_Aim of the exercise_: Pull out of the data below the stretch of lines bounded by the one containing "Lama, Pesanggrahan, Cilandak, Pasar" and the one containing "festival donde ambos", both bounds included, unchanged.

Records contained in a dataset
# # #

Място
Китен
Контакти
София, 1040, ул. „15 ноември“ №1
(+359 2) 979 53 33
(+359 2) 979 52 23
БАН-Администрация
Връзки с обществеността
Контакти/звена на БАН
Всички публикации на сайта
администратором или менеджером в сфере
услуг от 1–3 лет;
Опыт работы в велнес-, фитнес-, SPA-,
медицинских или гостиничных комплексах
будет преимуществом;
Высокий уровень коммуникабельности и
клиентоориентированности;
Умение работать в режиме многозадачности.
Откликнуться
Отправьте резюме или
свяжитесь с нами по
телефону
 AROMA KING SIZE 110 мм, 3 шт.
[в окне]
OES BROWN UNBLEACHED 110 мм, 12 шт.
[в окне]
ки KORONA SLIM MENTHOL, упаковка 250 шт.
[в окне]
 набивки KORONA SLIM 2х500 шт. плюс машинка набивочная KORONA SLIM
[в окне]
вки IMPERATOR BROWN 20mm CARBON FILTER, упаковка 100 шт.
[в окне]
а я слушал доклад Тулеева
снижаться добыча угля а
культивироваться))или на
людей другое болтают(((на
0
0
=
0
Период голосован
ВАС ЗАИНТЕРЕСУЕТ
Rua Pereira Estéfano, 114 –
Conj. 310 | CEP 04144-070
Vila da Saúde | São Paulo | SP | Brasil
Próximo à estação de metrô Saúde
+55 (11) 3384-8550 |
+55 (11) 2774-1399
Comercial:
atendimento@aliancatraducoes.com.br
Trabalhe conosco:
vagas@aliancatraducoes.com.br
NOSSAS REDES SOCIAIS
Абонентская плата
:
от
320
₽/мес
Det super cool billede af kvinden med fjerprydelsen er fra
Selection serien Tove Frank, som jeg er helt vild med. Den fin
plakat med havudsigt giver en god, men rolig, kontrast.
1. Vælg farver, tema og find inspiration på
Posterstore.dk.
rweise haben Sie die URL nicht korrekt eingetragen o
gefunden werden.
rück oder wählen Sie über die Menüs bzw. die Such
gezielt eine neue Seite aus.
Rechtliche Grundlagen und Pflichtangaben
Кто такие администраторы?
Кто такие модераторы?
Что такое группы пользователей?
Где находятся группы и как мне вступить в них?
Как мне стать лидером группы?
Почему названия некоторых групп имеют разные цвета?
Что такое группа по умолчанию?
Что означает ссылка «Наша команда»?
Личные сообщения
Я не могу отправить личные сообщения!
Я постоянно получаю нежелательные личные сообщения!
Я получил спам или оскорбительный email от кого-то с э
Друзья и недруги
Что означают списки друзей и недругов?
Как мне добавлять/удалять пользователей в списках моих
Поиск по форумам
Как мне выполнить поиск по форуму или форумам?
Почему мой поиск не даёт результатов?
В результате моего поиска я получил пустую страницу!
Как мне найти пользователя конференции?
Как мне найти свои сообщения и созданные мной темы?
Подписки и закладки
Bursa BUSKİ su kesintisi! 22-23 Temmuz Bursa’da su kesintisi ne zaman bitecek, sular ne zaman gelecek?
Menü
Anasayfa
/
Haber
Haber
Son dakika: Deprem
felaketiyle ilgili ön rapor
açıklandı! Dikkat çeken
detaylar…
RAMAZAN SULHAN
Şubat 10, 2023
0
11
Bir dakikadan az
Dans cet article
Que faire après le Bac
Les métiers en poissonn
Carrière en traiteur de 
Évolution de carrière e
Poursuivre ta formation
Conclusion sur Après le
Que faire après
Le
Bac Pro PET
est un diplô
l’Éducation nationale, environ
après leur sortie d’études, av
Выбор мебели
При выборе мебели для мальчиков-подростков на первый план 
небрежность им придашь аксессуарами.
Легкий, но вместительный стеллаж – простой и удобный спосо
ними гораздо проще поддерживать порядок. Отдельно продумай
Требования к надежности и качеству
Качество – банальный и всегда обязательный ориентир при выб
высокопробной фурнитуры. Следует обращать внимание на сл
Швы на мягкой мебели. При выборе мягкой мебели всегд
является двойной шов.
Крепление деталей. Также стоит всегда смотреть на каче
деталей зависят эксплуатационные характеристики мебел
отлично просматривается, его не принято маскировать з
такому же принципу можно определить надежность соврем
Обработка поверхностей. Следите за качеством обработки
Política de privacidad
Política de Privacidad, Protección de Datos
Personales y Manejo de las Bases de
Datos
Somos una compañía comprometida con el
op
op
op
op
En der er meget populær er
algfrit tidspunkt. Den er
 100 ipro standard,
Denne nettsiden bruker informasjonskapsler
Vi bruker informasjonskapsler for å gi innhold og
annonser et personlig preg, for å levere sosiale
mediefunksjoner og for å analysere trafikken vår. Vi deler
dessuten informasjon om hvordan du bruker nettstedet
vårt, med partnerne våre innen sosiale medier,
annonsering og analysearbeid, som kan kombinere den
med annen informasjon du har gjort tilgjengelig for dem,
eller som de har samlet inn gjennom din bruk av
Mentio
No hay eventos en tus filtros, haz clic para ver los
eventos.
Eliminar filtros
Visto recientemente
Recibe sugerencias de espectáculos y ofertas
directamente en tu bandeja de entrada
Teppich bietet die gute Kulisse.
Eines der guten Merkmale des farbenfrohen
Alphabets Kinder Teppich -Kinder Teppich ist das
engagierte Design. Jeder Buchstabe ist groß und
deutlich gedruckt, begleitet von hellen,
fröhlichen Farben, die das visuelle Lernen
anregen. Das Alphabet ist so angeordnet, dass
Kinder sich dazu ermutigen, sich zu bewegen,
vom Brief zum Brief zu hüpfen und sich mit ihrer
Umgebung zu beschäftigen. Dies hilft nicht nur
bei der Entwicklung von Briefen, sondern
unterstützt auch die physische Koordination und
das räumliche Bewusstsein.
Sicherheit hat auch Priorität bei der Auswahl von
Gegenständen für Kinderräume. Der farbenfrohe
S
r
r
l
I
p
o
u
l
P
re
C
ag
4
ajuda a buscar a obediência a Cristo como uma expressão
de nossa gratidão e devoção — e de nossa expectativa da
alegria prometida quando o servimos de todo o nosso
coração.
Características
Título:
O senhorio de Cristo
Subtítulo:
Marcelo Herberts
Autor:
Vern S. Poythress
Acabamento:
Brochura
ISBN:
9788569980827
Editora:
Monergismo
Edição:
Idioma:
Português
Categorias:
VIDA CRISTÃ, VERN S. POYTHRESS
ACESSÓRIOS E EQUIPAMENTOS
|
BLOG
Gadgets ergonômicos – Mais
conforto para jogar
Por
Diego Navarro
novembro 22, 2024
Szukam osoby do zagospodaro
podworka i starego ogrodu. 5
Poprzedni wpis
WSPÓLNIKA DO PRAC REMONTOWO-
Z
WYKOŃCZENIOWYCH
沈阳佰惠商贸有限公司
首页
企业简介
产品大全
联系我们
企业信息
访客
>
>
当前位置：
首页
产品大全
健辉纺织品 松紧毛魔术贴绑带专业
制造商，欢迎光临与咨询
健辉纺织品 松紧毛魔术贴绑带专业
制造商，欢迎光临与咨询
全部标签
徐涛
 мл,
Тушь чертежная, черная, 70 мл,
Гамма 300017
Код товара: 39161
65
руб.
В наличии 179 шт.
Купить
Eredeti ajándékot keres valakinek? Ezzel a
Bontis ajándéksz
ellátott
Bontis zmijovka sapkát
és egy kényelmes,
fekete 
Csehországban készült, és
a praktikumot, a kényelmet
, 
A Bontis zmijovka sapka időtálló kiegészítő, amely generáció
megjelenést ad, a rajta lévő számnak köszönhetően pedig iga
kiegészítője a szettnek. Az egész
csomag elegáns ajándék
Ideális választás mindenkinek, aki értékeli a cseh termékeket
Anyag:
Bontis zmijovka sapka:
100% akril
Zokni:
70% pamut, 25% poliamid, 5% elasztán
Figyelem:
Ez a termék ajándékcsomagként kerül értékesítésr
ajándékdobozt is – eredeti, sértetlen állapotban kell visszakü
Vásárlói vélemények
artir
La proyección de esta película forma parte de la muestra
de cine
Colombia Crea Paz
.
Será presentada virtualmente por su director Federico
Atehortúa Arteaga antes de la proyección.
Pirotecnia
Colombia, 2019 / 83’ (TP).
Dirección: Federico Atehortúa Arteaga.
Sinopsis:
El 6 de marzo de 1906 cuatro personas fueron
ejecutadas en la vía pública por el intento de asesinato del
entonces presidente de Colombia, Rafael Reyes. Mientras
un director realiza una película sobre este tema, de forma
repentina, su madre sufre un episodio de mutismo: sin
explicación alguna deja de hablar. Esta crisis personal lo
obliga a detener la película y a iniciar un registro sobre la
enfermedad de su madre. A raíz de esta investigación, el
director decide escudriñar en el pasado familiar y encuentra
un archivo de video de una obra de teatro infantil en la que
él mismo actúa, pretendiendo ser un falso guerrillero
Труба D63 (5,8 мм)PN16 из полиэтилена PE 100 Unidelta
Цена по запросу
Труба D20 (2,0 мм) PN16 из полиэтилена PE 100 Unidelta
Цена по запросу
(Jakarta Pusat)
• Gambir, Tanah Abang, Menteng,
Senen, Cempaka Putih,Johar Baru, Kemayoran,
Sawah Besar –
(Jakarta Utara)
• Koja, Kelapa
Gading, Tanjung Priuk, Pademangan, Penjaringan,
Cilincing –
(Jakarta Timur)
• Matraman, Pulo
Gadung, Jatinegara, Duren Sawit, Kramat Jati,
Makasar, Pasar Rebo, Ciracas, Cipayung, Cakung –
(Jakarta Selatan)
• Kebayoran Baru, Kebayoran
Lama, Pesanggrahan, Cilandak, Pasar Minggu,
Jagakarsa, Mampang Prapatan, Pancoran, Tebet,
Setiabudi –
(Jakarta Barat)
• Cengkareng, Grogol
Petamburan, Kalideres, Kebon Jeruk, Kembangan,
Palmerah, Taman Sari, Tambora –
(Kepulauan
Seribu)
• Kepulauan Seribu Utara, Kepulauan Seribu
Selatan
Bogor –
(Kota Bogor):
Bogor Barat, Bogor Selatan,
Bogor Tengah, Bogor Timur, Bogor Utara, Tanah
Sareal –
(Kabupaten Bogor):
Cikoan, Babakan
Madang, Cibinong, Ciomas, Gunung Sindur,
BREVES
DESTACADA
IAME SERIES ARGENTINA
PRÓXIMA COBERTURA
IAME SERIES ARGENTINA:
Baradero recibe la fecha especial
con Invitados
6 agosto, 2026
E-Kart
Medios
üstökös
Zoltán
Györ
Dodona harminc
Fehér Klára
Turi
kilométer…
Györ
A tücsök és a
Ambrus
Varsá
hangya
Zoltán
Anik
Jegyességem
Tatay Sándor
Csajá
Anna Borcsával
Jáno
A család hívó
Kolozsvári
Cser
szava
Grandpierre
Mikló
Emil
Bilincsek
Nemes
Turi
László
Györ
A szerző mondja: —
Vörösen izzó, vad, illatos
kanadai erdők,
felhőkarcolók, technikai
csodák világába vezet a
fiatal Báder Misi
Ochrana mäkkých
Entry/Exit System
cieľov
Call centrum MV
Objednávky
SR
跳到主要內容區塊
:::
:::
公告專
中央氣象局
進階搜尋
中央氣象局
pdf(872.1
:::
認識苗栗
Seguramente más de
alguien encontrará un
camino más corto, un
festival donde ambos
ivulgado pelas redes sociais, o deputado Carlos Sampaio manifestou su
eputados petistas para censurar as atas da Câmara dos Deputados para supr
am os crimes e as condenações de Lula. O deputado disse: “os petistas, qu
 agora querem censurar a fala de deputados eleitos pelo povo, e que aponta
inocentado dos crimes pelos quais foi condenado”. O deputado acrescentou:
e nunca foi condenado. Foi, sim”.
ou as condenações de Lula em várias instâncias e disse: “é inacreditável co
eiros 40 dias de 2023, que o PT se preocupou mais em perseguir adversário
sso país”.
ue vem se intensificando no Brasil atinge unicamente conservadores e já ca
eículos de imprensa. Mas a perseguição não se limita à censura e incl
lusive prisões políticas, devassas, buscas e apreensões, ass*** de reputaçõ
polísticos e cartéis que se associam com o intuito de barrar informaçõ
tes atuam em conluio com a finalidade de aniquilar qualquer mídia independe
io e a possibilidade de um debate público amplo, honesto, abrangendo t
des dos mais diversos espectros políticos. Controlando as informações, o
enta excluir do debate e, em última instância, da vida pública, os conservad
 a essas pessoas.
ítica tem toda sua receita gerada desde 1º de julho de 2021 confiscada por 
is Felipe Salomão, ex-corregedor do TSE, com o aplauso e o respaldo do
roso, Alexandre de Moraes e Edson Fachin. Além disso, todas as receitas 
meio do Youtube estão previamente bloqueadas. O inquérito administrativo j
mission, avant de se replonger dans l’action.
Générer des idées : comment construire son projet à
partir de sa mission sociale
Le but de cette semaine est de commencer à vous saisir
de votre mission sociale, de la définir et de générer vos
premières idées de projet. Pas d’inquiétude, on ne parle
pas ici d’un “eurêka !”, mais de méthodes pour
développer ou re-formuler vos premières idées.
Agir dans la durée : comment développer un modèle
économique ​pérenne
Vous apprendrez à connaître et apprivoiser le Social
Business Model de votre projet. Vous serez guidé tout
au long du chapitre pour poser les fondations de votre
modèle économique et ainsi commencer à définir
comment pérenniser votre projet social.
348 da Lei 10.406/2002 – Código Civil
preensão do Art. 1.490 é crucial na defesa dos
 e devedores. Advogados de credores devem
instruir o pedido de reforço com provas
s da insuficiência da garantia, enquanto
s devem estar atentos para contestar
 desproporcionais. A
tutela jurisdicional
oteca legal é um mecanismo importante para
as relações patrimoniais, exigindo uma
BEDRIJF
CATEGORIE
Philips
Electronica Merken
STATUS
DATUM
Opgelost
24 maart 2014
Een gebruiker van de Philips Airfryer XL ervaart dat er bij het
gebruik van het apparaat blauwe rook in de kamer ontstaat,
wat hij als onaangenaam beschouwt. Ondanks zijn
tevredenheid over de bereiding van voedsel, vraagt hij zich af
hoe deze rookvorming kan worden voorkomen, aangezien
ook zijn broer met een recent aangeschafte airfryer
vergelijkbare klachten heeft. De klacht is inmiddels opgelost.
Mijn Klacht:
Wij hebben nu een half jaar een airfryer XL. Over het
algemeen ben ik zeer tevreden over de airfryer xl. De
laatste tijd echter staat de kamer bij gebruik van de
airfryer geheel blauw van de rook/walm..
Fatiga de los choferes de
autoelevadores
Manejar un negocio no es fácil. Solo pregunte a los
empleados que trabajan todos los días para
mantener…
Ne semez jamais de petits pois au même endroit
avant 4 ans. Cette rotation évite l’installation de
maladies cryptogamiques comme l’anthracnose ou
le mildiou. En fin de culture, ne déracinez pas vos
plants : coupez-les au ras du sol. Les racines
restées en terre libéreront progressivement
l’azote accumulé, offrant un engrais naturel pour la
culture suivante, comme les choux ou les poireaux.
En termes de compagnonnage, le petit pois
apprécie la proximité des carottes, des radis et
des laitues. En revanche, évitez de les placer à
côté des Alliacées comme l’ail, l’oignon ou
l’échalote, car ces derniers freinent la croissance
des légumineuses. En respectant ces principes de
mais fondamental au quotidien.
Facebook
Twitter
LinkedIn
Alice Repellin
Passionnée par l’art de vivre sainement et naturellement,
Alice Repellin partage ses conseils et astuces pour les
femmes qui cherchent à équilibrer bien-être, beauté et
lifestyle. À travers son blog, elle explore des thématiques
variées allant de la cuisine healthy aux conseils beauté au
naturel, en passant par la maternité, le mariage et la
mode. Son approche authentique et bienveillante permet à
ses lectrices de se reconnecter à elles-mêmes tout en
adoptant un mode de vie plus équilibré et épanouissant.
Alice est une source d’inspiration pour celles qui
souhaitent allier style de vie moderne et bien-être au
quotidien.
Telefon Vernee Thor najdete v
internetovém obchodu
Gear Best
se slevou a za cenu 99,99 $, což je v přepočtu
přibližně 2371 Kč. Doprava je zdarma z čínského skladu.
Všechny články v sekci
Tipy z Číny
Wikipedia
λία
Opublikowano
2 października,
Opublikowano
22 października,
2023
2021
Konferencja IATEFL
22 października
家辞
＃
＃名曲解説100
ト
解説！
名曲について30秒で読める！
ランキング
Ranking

# # #

_Task output_:
Lama, Pesanggrahan, Cilandak, Pasar Minggu,
Jagakarsa, Mampang Prapatan, Pancoran, Tebet,
Setiabudi –
(Jakarta Barat)
• Cengkareng, Grogol
Petamburan, Kalideres, Kebon Jeruk, Kembangan,
Palmerah, Taman Sari, Tambora –
(Kepulauan
Seribu)
• Kepulauan Seribu Utara, Kepulauan Seribu
Selatan
Bogor –
(Kota Bogor):
Bogor Barat, Bogor Selatan,
Bogor Tengah, Bogor Timur, Bogor Utara, Tanah
Sareal –
(Kabupaten Bogor):
Cikoan, Babakan
Madang, Cibinong, Ciomas, Gunung Sindur,
BREVES
DESTACADA
IAME SERIES ARGENTINA
PRÓXIMA COBERTURA
IAME SERIES ARGENTINA:
Baradero recibe la fecha especial
con Invitados
6 agosto, 2026
E-Kart
Medios
üstökös
Zoltán
Györ
Dodona harminc
Fehér Klára
Turi
kilométer…
Györ
A tücsök és a
Ambrus
Varsá
hangya
Zoltán
Anik
Jegyességem
Tatay Sándor
Csajá
Anna Borcsával
Jáno
A család hívó
Kolozsvári
Cser
szava
Grandpierre
Mikló
Emil
Bilincsek
Nemes
Turi
László
Györ
A szerző mondja: —
Vörösen izzó, vad, illatos
kanadai erdők,
felhőkarcolók, technikai
csodák világába vezet a
fiatal Báder Misi
Ochrana mäkkých
Entry/Exit System
cieľov
Call centrum MV
Objednávky
SR
跳到主要內容區塊
:::
:::
公告專
中央氣象局
進階搜尋
中央氣象局
pdf(872.1
:::
認識苗栗
Seguramente más de
alguien encontrará un
camino más corto, un
festival donde ambos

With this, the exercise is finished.